## Instruction
Line by line, return everything in the listing exactly.
-- Opening Marker --
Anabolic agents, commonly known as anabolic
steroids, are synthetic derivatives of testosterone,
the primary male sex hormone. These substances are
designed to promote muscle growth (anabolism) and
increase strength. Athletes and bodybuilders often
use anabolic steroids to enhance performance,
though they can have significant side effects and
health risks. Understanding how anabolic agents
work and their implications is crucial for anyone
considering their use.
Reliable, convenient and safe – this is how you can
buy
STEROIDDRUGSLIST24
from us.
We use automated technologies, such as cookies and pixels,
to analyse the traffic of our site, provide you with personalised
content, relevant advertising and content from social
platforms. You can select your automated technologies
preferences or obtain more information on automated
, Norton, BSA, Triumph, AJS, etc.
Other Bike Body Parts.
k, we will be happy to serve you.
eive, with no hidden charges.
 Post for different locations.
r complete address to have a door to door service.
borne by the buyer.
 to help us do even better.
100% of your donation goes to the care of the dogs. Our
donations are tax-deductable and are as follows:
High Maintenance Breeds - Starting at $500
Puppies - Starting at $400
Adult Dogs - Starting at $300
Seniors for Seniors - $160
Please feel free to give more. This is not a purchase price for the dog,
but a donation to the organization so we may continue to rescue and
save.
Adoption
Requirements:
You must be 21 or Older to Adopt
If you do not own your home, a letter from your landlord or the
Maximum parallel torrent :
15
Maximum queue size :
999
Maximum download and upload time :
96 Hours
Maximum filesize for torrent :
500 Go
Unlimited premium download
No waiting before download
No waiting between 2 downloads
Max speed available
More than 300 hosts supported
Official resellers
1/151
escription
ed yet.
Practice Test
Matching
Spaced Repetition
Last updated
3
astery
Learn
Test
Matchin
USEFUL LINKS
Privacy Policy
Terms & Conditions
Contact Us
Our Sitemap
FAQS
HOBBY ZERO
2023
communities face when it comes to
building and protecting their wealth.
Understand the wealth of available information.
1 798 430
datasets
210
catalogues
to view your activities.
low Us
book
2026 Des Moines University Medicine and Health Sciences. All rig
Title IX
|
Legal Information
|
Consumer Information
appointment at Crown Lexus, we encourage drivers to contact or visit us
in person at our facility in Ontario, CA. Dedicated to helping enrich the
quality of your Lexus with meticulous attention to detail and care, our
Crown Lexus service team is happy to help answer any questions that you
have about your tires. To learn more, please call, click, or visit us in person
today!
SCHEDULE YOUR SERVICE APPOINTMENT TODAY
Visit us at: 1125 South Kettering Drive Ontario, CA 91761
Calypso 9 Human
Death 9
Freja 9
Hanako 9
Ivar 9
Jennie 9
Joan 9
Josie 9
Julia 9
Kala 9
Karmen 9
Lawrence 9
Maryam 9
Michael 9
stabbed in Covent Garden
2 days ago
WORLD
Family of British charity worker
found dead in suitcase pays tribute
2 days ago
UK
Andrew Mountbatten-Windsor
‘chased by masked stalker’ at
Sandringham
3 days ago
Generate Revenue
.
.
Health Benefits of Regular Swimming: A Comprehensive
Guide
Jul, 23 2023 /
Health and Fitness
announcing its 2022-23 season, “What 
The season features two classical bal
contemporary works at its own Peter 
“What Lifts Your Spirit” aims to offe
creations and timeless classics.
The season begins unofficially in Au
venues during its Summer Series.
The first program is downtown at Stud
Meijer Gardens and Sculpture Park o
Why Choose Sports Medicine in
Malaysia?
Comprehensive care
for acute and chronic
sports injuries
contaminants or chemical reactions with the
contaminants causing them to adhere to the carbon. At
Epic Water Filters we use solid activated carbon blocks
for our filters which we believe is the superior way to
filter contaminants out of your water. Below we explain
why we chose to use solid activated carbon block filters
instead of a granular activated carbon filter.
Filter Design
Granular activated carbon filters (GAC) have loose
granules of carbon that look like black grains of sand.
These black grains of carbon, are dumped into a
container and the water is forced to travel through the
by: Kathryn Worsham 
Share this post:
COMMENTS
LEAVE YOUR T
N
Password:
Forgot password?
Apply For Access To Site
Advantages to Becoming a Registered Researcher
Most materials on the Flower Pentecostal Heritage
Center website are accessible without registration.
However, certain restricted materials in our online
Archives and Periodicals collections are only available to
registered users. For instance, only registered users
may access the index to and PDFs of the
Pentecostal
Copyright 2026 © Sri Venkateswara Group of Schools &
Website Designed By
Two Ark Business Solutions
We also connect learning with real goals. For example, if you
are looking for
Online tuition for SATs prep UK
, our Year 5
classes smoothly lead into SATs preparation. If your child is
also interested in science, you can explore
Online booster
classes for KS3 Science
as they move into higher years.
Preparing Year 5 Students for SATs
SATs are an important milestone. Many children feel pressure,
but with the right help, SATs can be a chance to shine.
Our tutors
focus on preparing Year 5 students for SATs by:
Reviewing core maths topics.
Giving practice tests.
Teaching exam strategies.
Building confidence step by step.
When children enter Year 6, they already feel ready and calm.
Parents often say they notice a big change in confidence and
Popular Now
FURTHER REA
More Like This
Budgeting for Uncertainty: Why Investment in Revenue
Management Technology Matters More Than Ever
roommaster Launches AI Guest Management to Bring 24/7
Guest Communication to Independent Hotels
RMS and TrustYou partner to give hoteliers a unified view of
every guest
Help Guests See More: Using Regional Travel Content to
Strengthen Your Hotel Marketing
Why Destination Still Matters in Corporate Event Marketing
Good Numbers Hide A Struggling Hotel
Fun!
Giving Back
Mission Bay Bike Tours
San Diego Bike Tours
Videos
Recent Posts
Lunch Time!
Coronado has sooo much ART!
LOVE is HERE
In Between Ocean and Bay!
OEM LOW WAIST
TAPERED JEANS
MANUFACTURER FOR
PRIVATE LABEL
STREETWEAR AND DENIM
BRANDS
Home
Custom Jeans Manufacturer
-- Closing Marker --
## Task output
Anabolic agents, commonly known as anabolic
steroids, are synthetic derivatives of testosterone,
the primary male sex hormone. These substances are
designed to promote muscle growth (anabolism) and
increase strength. Athletes and bodybuilders often
use anabolic steroids to enhance performance,
though they can have significant side effects and
health risks. Understanding how anabolic agents
work and their implications is crucial for anyone
considering their use.
Reliable, convenient and safe – this is how you can
buy
STEROIDDRUGSLIST24
from us.
We use automated technologies, such as cookies and pixels,
to analyse the traffic of our site, provide you with personalised
content, relevant advertising and content from social
platforms. You can select your automated technologies
preferences or obtain more information on automated
, Norton, BSA, Triumph, AJS, etc.
Other Bike Body Parts.
k, we will be happy to serve you.
eive, with no hidden charges.
 Post for different locations.
r complete address to have a door to door service.
borne by the buyer.
 to help us do even better.
100% of your donation goes to the care of the dogs. Our
donations are tax-deductable and are as follows:
High Maintenance Breeds - Starting at $500
Puppies - Starting at $400
Adult Dogs - Starting at $300
Seniors for Seniors - $160
Please feel free to give more. This is not a purchase price for the dog,
but a donation to the organization so we may continue to rescue and
save.
Adoption
Requirements:
You must be 21 or Older to Adopt
If you do not own your home, a letter from your landlord or the
Maximum parallel torrent :
15
Maximum queue size :
999
Maximum download and upload time :
96 Hours
Maximum filesize for torrent :
500 Go
Unlimited premium download
No waiting before download
No waiting between 2 downloads
Max speed available
More than 300 hosts supported
Official resellers
1/151
escription
ed yet.
Practice Test
Matching
Spaced Repetition
Last updated
3
astery
Learn
Test
Matchin
USEFUL LINKS
Privacy Policy
Terms & Conditions
Contact Us
Our Sitemap
FAQS
HOBBY ZERO
2023
communities face when it comes to
building and protecting their wealth.
Understand the wealth of available information.
1 798 430
datasets
210
catalogues
to view your activities.
low Us
book
2026 Des Moines University Medicine and Health Sciences. All rig
Title IX
|
Legal Information
|
Consumer Information
appointment at Crown Lexus, we encourage drivers to contact or visit us
in person at our facility in Ontario, CA. Dedicated to helping enrich the
quality of your Lexus with meticulous attention to detail and care, our
Crown Lexus service team is happy to help answer any questions that you
have about your tires. To learn more, please call, click, or visit us in person
today!
SCHEDULE YOUR SERVICE APPOINTMENT TODAY
Visit us at: 1125 South Kettering Drive Ontario, CA 91761
Calypso 9 Human
Death 9
Freja 9
Hanako 9
Ivar 9
Jennie 9
Joan 9
Josie 9
Julia 9
Kala 9
Karmen 9
Lawrence 9
Maryam 9
Michael 9
stabbed in Covent Garden
2 days ago
WORLD
Family of British charity worker
found dead in suitcase pays tribute
2 days ago
UK
Andrew Mountbatten-Windsor
‘chased by masked stalker’ at
Sandringham
3 days ago
Generate Revenue
.
.
Health Benefits of Regular Swimming: A Comprehensive
Guide
Jul, 23 2023 /
Health and Fitness
announcing its 2022-23 season, “What 
The season features two classical bal
contemporary works at its own Peter 
“What Lifts Your Spirit” aims to offe
creations and timeless classics.
The season begins unofficially in Au
venues during its Summer Series.
The first program is downtown at Stud
Meijer Gardens and Sculpture Park o
Why Choose Sports Medicine in
Malaysia?
Comprehensive care
for acute and chronic
sports injuries
contaminants or chemical reactions with the
contaminants causing them to adhere to the carbon. At
Epic Water Filters we use solid activated carbon blocks
for our filters which we believe is the superior way to
filter contaminants out of your water. Below we explain
why we chose to use solid activated carbon block filters
instead of a granular activated carbon filter.
Filter Design
Granular activated carbon filters (GAC) have loose
granules of carbon that look like black grains of sand.
These black grains of carbon, are dumped into a
container and the water is forced to travel through the
by: Kathryn Worsham 
Share this post:
COMMENTS
LEAVE YOUR T
N
Password:
Forgot password?
Apply For Access To Site
Advantages to Becoming a Registered Researcher
Most materials on the Flower Pentecostal Heritage
Center website are accessible without registration.
However, certain restricted materials in our online
Archives and Periodicals collections are only available to
registered users. For instance, only registered users
may access the index to and PDFs of the
Pentecostal
Copyright 2026 © Sri Venkateswara Group of Schools &
Website Designed By
Two Ark Business Solutions
We also connect learning with real goals. For example, if you
are looking for
Online tuition for SATs prep UK
, our Year 5
classes smoothly lead into SATs preparation. If your child is
also interested in science, you can explore
Online booster
classes for KS3 Science
as they move into higher years.
Preparing Year 5 Students for SATs
SATs are an important milestone. Many children feel pressure,
but with the right help, SATs can be a chance to shine.
Our tutors
focus on preparing Year 5 students for SATs by:
Reviewing core maths topics.
Giving practice tests.
Teaching exam strategies.
Building confidence step by step.
When children enter Year 6, they already feel ready and calm.
Parents often say they notice a big change in confidence and
Popular Now
FURTHER REA
More Like This
Budgeting for Uncertainty: Why Investment in Revenue
Management Technology Matters More Than Ever
roommaster Launches AI Guest Management to Bring 24/7
Guest Communication to Independent Hotels
RMS and TrustYou partner to give hoteliers a unified view of
every guest
Help Guests See More: Using Regional Travel Content to
Strengthen Your Hotel Marketing
Why Destination Still Matters in Corporate Event Marketing
Good Numbers Hide A Struggling Hotel
Fun!
Giving Back
Mission Bay Bike Tours
San Diego Bike Tours
Videos
Recent Posts
Lunch Time!
Coronado has sooo much ART!
LOVE is HERE
In Between Ocean and Bay!
OEM LOW WAIST
TAPERED JEANS
MANUFACTURER FOR
PRIVATE LABEL
STREETWEAR AND DENIM
BRANDS
Home
Custom Jeans Manufacturer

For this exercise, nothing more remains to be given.